De um Sermão de São José de Leonissa, presbítero

(Analecta OFMCap, 13 [1897], pp. 281-283)

O Evangelho e a boa notícia da vinda do Senhor ao mundo por meio da Virgem não deve escrever-se em pergaminhos, mas no coração e nas nossas entranhas. Nisto se diferenciam a lei escrita e a lei da graça: aquela foi esculpida em pedra, enquanto que a nova lei imprime-se no coração do homem pela infusão do Espírito Santo e da sua graça. Deus prometeu pela boca do profeta Jeremias: Firmarei uma nova aliança com a casa de Israel e a casa de Judá. Não será como a Aliança que estabeleci com seus pais. E sobre esta nova aliança acrescenta: Imprimirei a minha lei no seu íntimo e gravá-la-ei no seu coração.
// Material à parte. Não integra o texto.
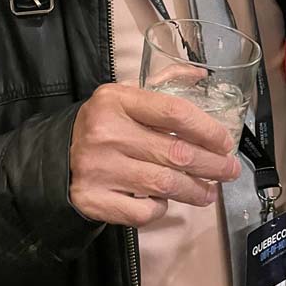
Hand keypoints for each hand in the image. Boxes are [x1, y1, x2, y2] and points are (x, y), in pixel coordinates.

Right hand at [69, 83, 240, 225]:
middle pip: (176, 152)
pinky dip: (161, 208)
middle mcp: (106, 132)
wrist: (55, 158)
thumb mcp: (124, 96)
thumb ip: (163, 84)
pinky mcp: (94, 199)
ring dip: (196, 190)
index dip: (207, 130)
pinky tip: (167, 201)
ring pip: (164, 184)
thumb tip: (201, 75)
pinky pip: (143, 210)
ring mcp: (98, 168)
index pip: (174, 112)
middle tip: (229, 170)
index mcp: (116, 100)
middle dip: (212, 165)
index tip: (225, 142)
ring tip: (210, 191)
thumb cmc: (102, 125)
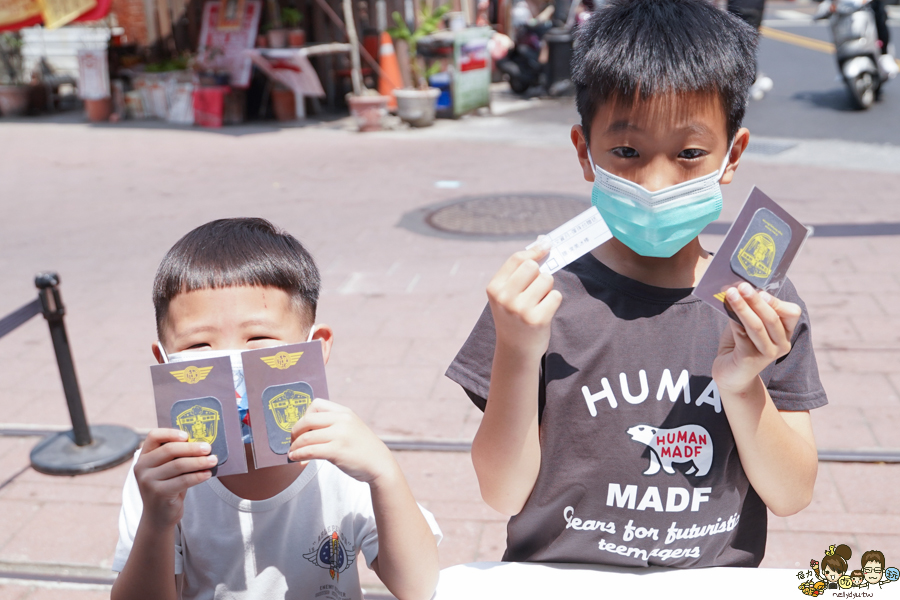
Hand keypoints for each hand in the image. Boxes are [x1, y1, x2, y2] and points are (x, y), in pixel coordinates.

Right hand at [133, 428, 216, 529]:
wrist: (159, 516)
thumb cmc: (168, 487)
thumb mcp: (168, 469)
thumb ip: (177, 456)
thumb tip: (202, 443)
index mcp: (144, 456)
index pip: (154, 436)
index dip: (171, 433)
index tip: (188, 435)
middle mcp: (142, 467)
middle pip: (169, 450)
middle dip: (192, 448)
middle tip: (208, 448)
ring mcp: (148, 481)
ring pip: (178, 465)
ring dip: (199, 461)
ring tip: (213, 460)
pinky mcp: (159, 493)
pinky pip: (183, 480)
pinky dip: (198, 475)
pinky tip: (208, 473)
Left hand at [289, 399, 395, 484]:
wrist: (380, 464)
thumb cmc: (362, 447)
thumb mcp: (351, 427)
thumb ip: (334, 424)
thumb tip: (305, 429)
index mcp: (344, 412)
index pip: (316, 404)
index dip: (304, 415)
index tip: (302, 428)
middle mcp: (342, 420)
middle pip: (307, 420)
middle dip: (294, 431)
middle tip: (292, 441)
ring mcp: (340, 435)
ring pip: (306, 437)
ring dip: (295, 446)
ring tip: (292, 452)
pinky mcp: (337, 451)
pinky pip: (310, 451)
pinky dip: (299, 455)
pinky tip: (296, 459)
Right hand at [486, 238, 561, 359]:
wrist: (515, 350)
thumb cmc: (514, 316)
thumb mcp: (507, 294)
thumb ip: (520, 270)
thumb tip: (543, 241)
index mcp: (494, 288)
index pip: (517, 258)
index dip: (535, 250)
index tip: (546, 244)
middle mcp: (505, 297)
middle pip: (533, 266)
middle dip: (539, 273)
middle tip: (535, 289)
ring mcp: (520, 309)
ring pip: (546, 280)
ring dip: (547, 289)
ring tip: (538, 303)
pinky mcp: (537, 319)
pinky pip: (556, 296)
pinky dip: (553, 301)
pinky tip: (543, 312)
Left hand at [712, 282, 801, 394]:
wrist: (730, 374)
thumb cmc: (740, 344)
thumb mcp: (747, 325)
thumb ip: (748, 310)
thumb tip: (739, 290)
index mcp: (785, 332)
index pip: (791, 313)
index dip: (777, 301)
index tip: (760, 290)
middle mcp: (781, 344)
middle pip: (772, 318)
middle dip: (756, 300)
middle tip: (742, 286)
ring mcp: (767, 354)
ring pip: (757, 326)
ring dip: (743, 308)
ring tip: (731, 294)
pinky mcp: (750, 360)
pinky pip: (742, 336)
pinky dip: (734, 321)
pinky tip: (726, 310)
Por conseguinte, cada cristão deve ser um livro aberto, no qual se possa ler a mensagem evangélica. Paulo escrevia aos de Corinto: A nossa carta sois vós, uma carta escrita não com tinta, mas com o Espírito do Deus vivo; não em tábuas de pedra, mas em tábuas de carne que são os vossos corações; o autor, o Espírito Santo; o meio, o nosso ministério, porque a minha língua é como pena de hábil escriba.
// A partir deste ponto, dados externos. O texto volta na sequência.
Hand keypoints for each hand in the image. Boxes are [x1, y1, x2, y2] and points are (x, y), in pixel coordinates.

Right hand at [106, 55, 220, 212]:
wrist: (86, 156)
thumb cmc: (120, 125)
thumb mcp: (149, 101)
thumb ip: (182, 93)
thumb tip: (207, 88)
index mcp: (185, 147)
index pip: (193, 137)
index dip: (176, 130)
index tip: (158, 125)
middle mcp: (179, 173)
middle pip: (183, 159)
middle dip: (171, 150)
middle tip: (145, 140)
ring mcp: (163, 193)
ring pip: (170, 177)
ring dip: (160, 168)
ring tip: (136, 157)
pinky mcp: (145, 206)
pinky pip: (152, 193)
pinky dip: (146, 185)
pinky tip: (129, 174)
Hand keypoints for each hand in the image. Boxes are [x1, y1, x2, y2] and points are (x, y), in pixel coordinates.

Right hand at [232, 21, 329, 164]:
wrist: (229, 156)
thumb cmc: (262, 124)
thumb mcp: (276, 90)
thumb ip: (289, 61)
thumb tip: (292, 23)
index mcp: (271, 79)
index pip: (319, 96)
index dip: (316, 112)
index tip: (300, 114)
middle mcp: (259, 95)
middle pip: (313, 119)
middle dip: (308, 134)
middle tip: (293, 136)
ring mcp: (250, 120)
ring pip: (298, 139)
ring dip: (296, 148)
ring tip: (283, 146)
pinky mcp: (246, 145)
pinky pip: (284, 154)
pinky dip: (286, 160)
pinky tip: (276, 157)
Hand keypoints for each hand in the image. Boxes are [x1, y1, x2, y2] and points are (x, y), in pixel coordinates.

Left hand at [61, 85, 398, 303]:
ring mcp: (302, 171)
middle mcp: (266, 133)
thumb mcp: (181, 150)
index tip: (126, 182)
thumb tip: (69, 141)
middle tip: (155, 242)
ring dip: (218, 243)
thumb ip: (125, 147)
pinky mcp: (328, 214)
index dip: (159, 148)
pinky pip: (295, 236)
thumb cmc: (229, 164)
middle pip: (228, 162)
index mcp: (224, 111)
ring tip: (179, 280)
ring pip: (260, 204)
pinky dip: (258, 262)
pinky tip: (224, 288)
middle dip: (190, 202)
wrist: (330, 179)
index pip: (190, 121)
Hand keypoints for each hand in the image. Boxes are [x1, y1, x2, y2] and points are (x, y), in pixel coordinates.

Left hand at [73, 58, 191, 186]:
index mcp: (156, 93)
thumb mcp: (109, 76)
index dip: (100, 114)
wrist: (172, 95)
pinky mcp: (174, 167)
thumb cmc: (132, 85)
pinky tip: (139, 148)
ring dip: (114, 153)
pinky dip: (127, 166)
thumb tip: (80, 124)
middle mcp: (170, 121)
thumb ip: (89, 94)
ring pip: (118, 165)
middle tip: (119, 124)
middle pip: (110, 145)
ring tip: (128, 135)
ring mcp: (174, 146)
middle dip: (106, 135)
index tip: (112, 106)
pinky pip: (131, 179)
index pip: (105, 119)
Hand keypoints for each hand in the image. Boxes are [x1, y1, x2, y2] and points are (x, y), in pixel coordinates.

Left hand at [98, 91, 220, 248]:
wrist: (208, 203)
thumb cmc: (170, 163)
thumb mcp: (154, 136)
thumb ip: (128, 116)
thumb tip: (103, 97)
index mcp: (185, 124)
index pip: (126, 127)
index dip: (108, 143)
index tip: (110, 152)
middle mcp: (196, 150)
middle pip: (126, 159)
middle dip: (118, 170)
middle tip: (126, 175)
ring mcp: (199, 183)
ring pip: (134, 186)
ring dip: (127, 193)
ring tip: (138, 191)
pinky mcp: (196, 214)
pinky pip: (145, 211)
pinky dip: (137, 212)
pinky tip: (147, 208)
Oxalá a língua do pregador, movida pelo Espírito Santo, embebida no sangue do Cordeiro imaculado, se converta hoje em hábil pena nos vossos corações! E como se poderá voltar a escrever numa página já impressa? Se não se apaga a escrita anterior não se poderá escrever a nova. Nos vossos corações se esculpiu de antemão a avareza, a soberba, a luxúria, e todos os outros vícios. Que fazer para fixar de novo neles a humildade, a honestidade, e as demais virtudes, se antes não se erradicam os vícios que aí se instalam?

Portanto, se os homens imprimissem esta segunda página das virtudes nos seus corações, cada um deles seria, como afirmamos mais acima, o livro aberto da mensagem evangélica, e a sua conduta exemplar atrairia os outros homens. Paulo, seguindo a citação anterior, acrescenta: Sois vós a carta conhecida e lida por todos os homens.

Os pregadores e prelados hão de empregar estes meios para conquistar as almas de todos os homens e conduzi-los para a luz da verdade; mas usando em cada caso o meio apropriado e conforme à diversidade dos indivíduos concretos. Paulo, ministro fiel de Cristo e mestre no exercício da salvação das almas, dizia: Fiz-me judeu com os judeus; com os que estão sujeitos à Lei, comportei-me como se estivesse sujeito à Lei, embora não estivesse sob a Lei.

Numa palavra, adaptava-se a cada situação e a cada pessoa; por isso termina dizendo: Fiz-me tudo para todos, para salvar alguns a qualquer custo.